Oral lesions may also be noted in secondary syphilis (note that this is regardless of whether direct exposure or chancre formation occurred in the mouth). “Mucus patches” are lesions found often on the lips, tonsils, or posterior pharyngeal wall, which may have the appearance of “snail tracks” crawling over the area. These lesions can be subtle in appearance, yet are highly infectious.


In the scrotum, secondary lesions can form which initially may be subtle. They may initially mimic tinea cruris or eczema, and thus be easy to miss. Eventually, some patient develop heaped up lesions in intertriginous areas under breast, groin, gluteal cleft known as Condylomata lata. These are whiter, flat-topped, and may resemble warts. These are particularly teeming with organisms and thus infectious.

Alopecia areata, a form of patchy hair loss, may also be seen.


In addition to mucocutaneous manifestations, secondary syphilis may also impact other organ systems.

Symptomatic early neurosyphilis

Secondary syphilis affecting the nervous system is referred to as “symptomatic early neurosyphilis.” This may include various cranial nerve palsies, including sensorineural hearing loss with or without vertigo. Aseptic meningitis may also occur. In Dr. Dunne’s experience, some such patients may experience mild constitutional symptoms like malaise and adenopathy. Consequently, patients may attribute their symptoms to a respiratory virus and not present for care.

Ocular syphilis

Ocular syphilis may manifest as anterior or posterior uveitis. Do not forget to consider syphilis in an at-risk host. Take a sexual history when a patient presents with an ocular concern.

Syphilitic hepatitis

Syphilitic hepatitis may develop, which classically presents with an alkaline phosphatase elevation out of proportion to transaminase elevation.

Nephrotic syndrome

Nephrotic syndrome may also occur!

Latent Syphilis

Latent syphilis refers to those people infected beyond the period of primary and secondary infection. In other words, these patients will have diagnostic tests consistent with ongoing infection, have not been previously treated, and will not have symptoms consistent with primary or secondary syphilis.

Early latent syphilis

Early latent syphilis is a term for patients who meet criteria for latent syphilis, but are within one year of initial infection. The reason for making this delineation is the effect on treatment. These patients can be treated with a single dose of penicillin identical to the regimen for primary or secondary syphilis. The onus is on the provider to become confident that the patient is within this window, either via documented seroconversion (i.e. negative a year or less ago and now found to be positive), documented or confidently reported prior symptoms that have since resolved (e.g. “I had a chancre six months ago”; “I had a syphilis infection in my eye three months ago and now I have no symptoms”).

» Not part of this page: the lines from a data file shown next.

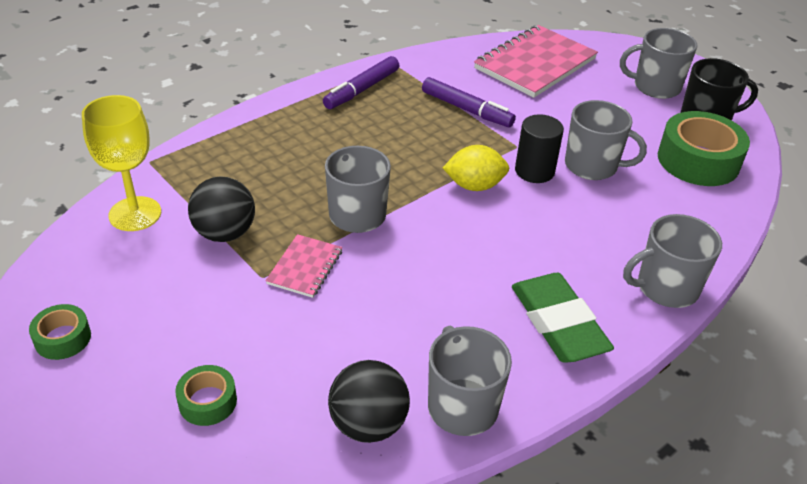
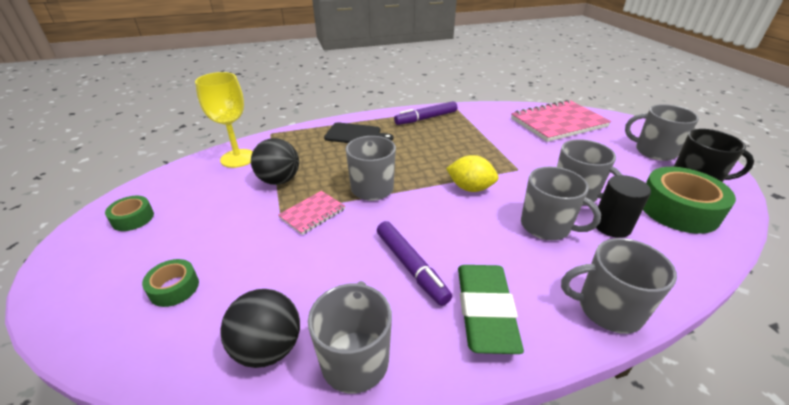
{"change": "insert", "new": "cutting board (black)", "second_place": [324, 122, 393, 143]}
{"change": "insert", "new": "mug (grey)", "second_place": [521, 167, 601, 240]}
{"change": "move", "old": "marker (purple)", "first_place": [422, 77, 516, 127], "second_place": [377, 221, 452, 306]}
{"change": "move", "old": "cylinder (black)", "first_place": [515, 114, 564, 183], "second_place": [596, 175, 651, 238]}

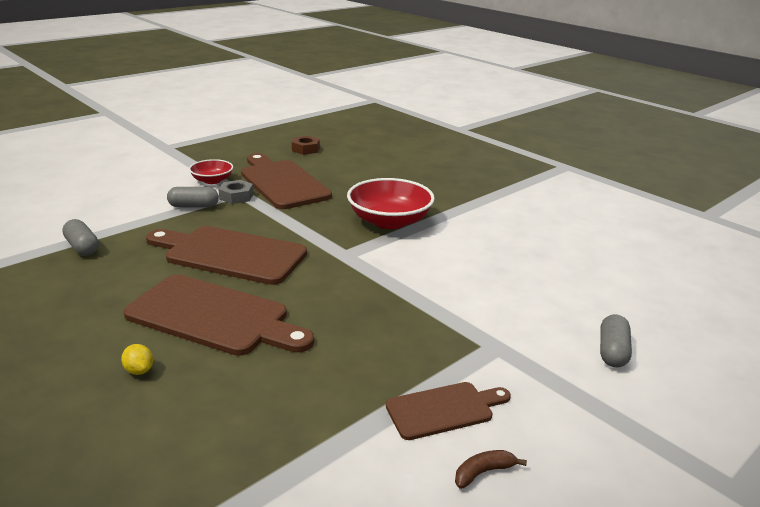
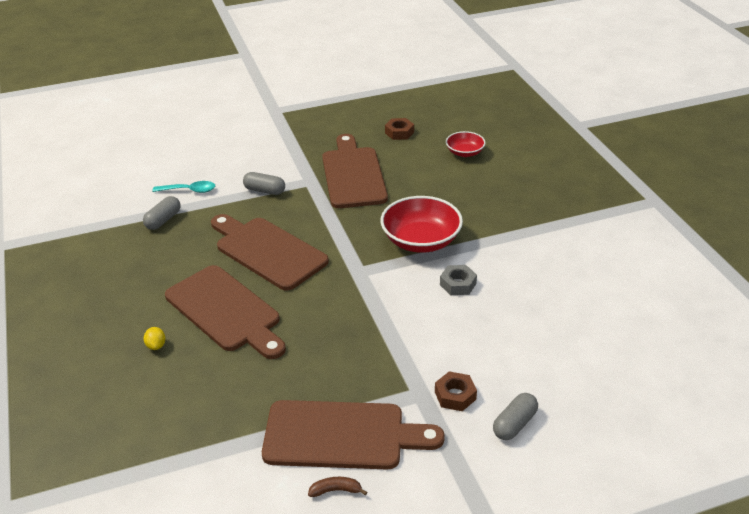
{"change": "insert", "new": "spoon (turquoise)", "second_place": [152, 181, 215, 193]}
{"change": "insert", "new": "nut (brown)", "second_place": [435, 371, 477, 411]}
{"change": "move", "old": "bowl (red)", "first_place": [189, 159, 233, 184], "second_place": [446, 131, 486, 157]}
{"change": "move", "old": "nut (grey)", "first_place": [218, 180, 254, 204], "second_place": [440, 265, 477, 295]}
{"change": "rotate", "old": "capsule (grey)", "first_place": [62, 219, 99, 256], "second_place": [143, 196, 181, 230], "degrees": 45}
{"change": "resize", "old": "cutting board (brown)", "first_place": [386, 382, 511, 440], "second_place": [262, 400, 445, 470], "factor": 1.81}

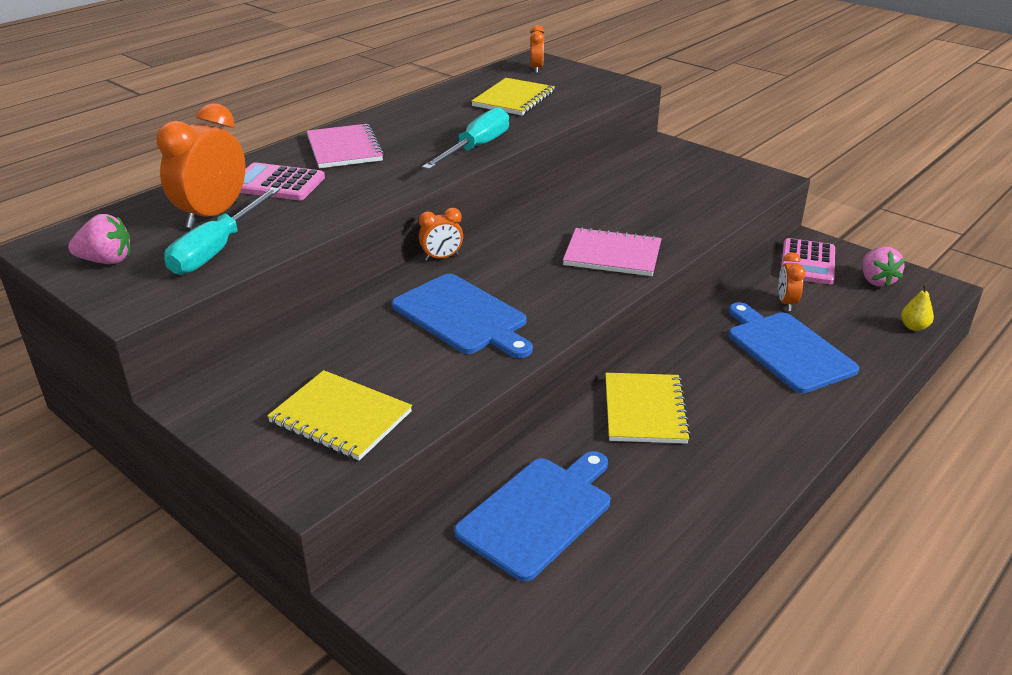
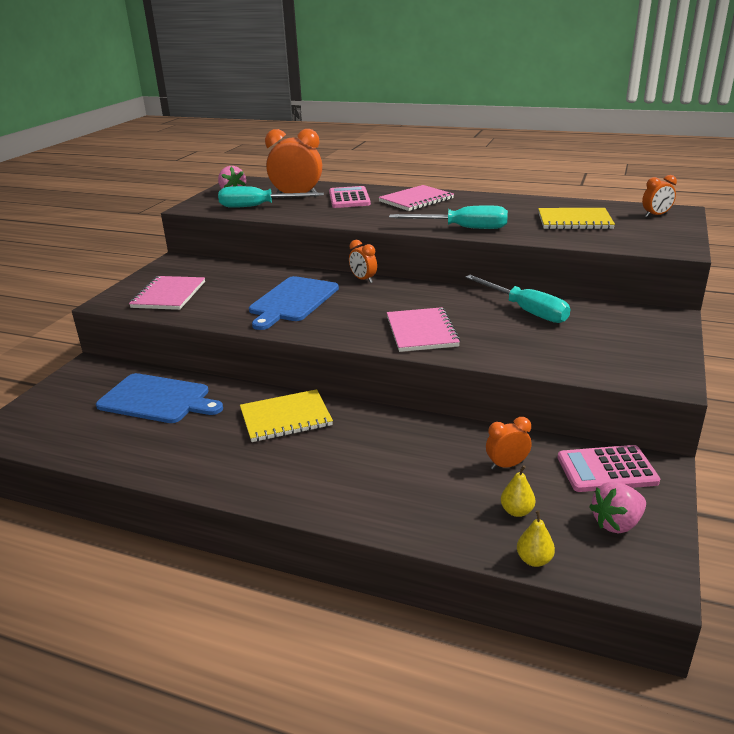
{"change": "delete", "old": "cutting board (blue)", "first_place": [729, 302, 859, 393]}
{"change": "insert", "new": "screwdriver (turquoise)", "second_place": [465, 275, 570, 323]}
{"change": "insert", "new": "pear (yellow)", "second_place": [501, 465, 535, 517]}
{"change": "recolor", "old": "notebook (yellow)", "new": "notebook (pink)", "first_place": [267, 370, 412, 461], "second_place": [129, 276, 205, 310]}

For any patients for whom the time since infection has been longer than one year or the timing is unknown, they are presumed to have late latent syphilis, and thus would require the full regimen e.g. once weekly doses of penicillin for three weeks.

Late Syphilis

Of those with latent syphilis, 25% will go on to have late syphilis. Manifestations include:

NOTE: Patients with late syphilis should be referred to an infectious diseases specialist.

Differential diagnosis for syphilis

Acute HIV could also manifest as rash with vague constitutional symptoms in a host with similar risk factors.

Disseminated gonococcus may also cause rash, and has similar risk factors. Rather than the often-diffuse, more symmetrically distributed rash of syphilis, disseminated gonococcus usually causes tender pustules with a few peripheral lesions.

Rocky Mountain Spotted Fever is on the differential, particularly as another cause of rash involving the palms and soles. Host factors that should increase pretest probability include tick bites, or hiking. Of note, RMSF is not commonest near the Rocky Mountains, but rather in the mid-Atlantic states and in states around the Mississippi River Valley.

Atypical Measles is another syndrome of rash and fever, myalgias, and headache that may resemble the above, but is rare in the era of modern immunization programs.